Common bunny orchid

Scientific classification
- Kingdom: Plantae
- Clade: Tracheophytes
- Clade: Angiosperms
- Clade: Monocots
- Order: Asparagales
- Family: Orchidaceae
- Subfamily: Orchidoideae
- Tribe: Diurideae
- Genus: Eriochilus
- Species: E. dilatatus
- Subspecies: E. d. subsp. multiflorus
- Trinomial name: Eriochilus dilatatus subsp. multiflorus (Lindl.) Hopper & A.P.Br.
- Synonyms: Eriochilus multiflorus Lindl.

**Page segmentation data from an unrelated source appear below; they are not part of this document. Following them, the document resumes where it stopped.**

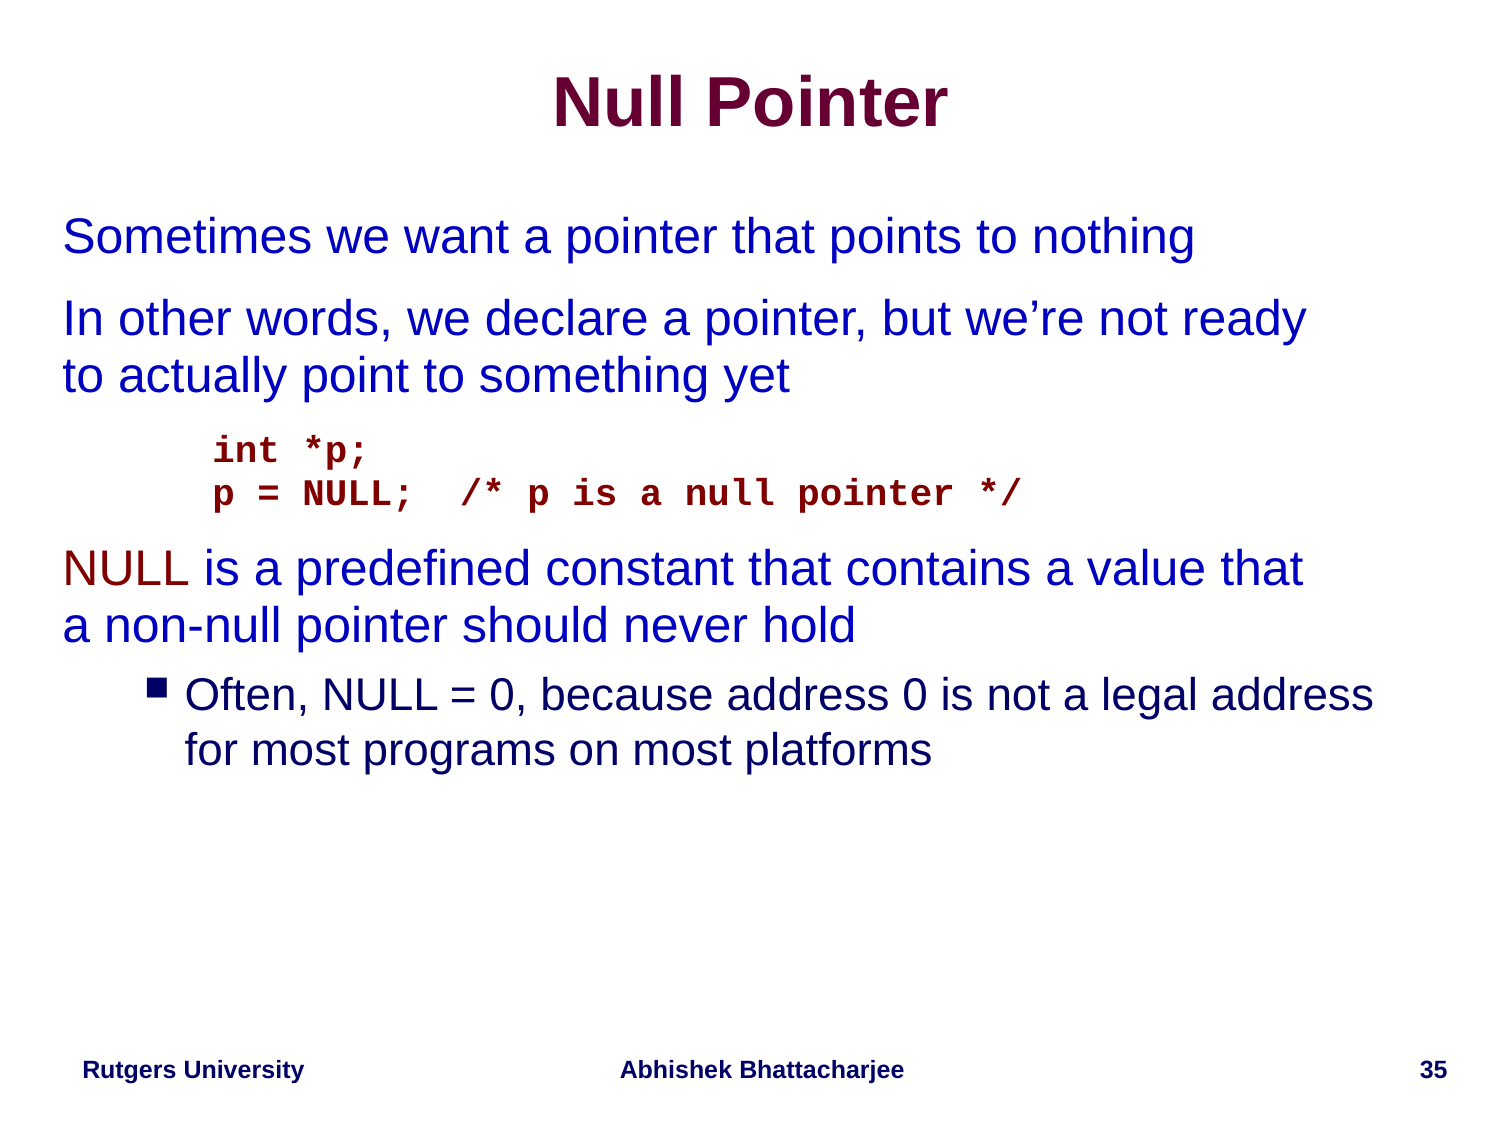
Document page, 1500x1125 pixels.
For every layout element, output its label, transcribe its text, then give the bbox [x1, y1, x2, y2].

title Null Pointer [46, 40, 1456, 169]
list Sometimes we want a pointer that points to nothing In other words, we declare a pointer, but we’re not ready to actually point to something yet int *p; p = NULL; /* p is a null pointer */ NULL is a predefined constant that contains a value that a non-null pointer should never hold Often, NULL = 0, because address 0 is not a legal address for most programs on most platforms [47, 199, 1463, 1026]
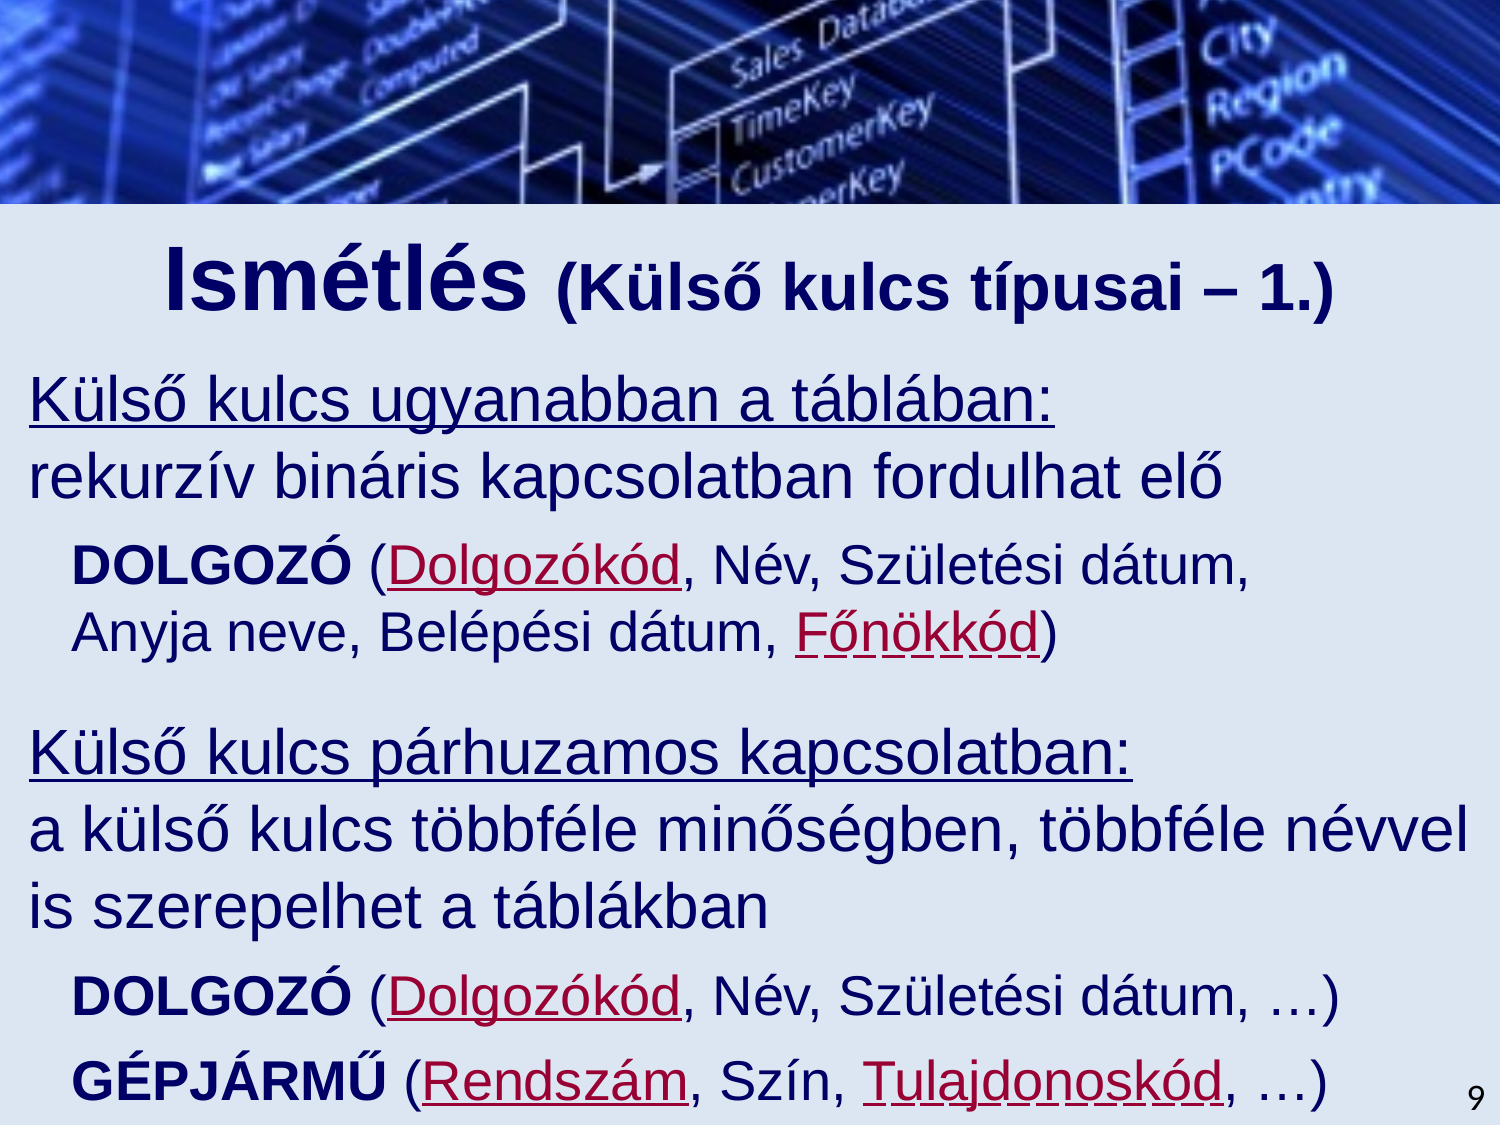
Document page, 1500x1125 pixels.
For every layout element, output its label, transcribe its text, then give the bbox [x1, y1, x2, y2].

picture [0, 0, 1500, 203]
title Ismétlés (Külső kulcs típusai – 1.) [0, 203, 1500, 346]
list Külső kulcs ugyanabban a táblában: rekurzív bináris kapcsolatban fordulhat elő DOLGOZÓ (Dolgozókód, Név, Születési dátum, Anyja neve, Belépési dátum, Főnökkód) Külső kulcs párhuzamos kapcsolatban: a külső kulcs többféle minőségben, többféle névvel is szerepelhet a táblákban DOLGOZÓ (Dolgozókód, Név, Születési dátum, …) GÉPJÁRMŰ (Rendszám, Szín, Tulajdonoskód, …) [0, 349, 1500, 1122]
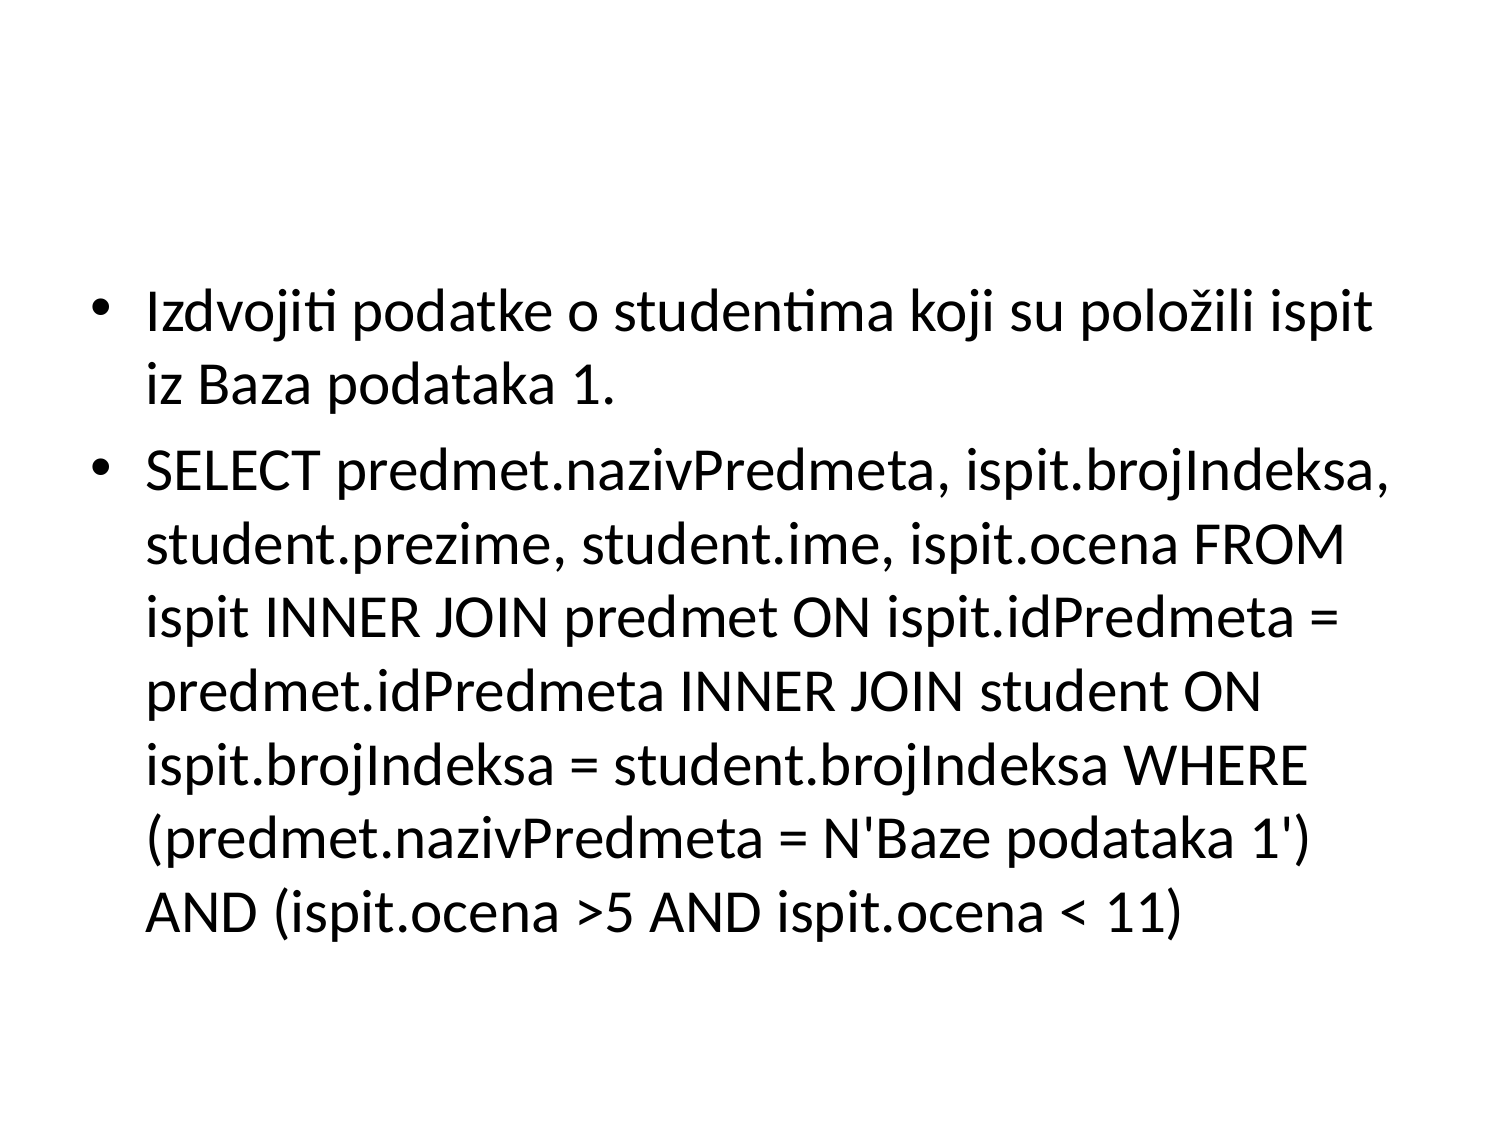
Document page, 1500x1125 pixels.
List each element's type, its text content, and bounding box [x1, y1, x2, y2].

list Izdvojiti podatke o studentima koji su položili ispit iz Baza podataka 1. SELECT predmet.nazivPredmeta, ispit.brojIndeksa, student.prezime, student.ime, ispit.ocena FROM ispit INNER JOIN predmet ON ispit.idPredmeta = predmet.idPredmeta INNER JOIN student ON ispit.brojIndeksa = student.brojIndeksa WHERE (predmet.nazivPredmeta = N'Baze podataka 1') AND (ispit.ocena >5 AND ispit.ocena < 11) [75, 262, 1425, 1005]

= Eriochilus dilatatus subsp. multiflorus =

Subspecies of orchid

Eriochilus dilatatus subsp. multiflorus, commonly known as the common bunny orchid, is a plant in the orchid family Orchidaceae and is endemic to Western Australia. It has a single short, smooth, flattened, egg-shaped leaf and up to twenty dull green, red and white flowers which are often closely packed. It grows in forest and woodland between Perth and Albany.

==Description==
Eriochilus dilatatus subsp. multiflorus is a terrestrial, perennial, deciduous, herb with an underground tuber and a single smooth, flattened, egg-shaped leaf, 10-40 mm long and 5-11 mm wide. The leaf is held above ground on a stalk up to 100 mm long and is often not fully developed at flowering time. When plants are not flowering, the leaf is much larger. Up to twenty flowers 10-15 mm long and 10-12 mm wide are borne on a flowering stem 250-450 mm tall. The flowers are greenish with reddish markings, except for the lateral sepals which are white and are often crowded along the flowering stem. The dorsal sepal is egg-shaped to spatula-shaped, 8-10 mm long and about 3 mm wide. The lateral sepals are 10-17 mm long and 2-4 mm wide. The petals are 6-9 mm long, about 1 mm wide and turned towards the dorsal sepal. The labellum is greenish to cream-coloured with red spots, 8-10 mm long, 2.5-4.5 mm wide with three lobes and scattered clusters of red and white bristles. Flowering occurs from March to June and is enhanced by fire the previous summer.

==Taxonomy and naming==
The common bunny orchid was first formally described in 1840 by John Lindley who gave it the name Eriochilus multiflorus and published the description in A Sketch of the Vegetation of the Swan River Colony. In 2006, Stephen Hopper and Andrew Brown reduced it to subspecies status. The subspecies epithet (multiflorus) is a Latin word meaning "many-flowered".}

==Distribution and habitat==
The common bunny orchid is widespread and common in woodland and forest between Perth and Albany.

==Conservation==
Eriochilus dilatatus subsp. multiflorus is classified as "not threatened" by the Western Australian Government Department of Parks and Wildlife.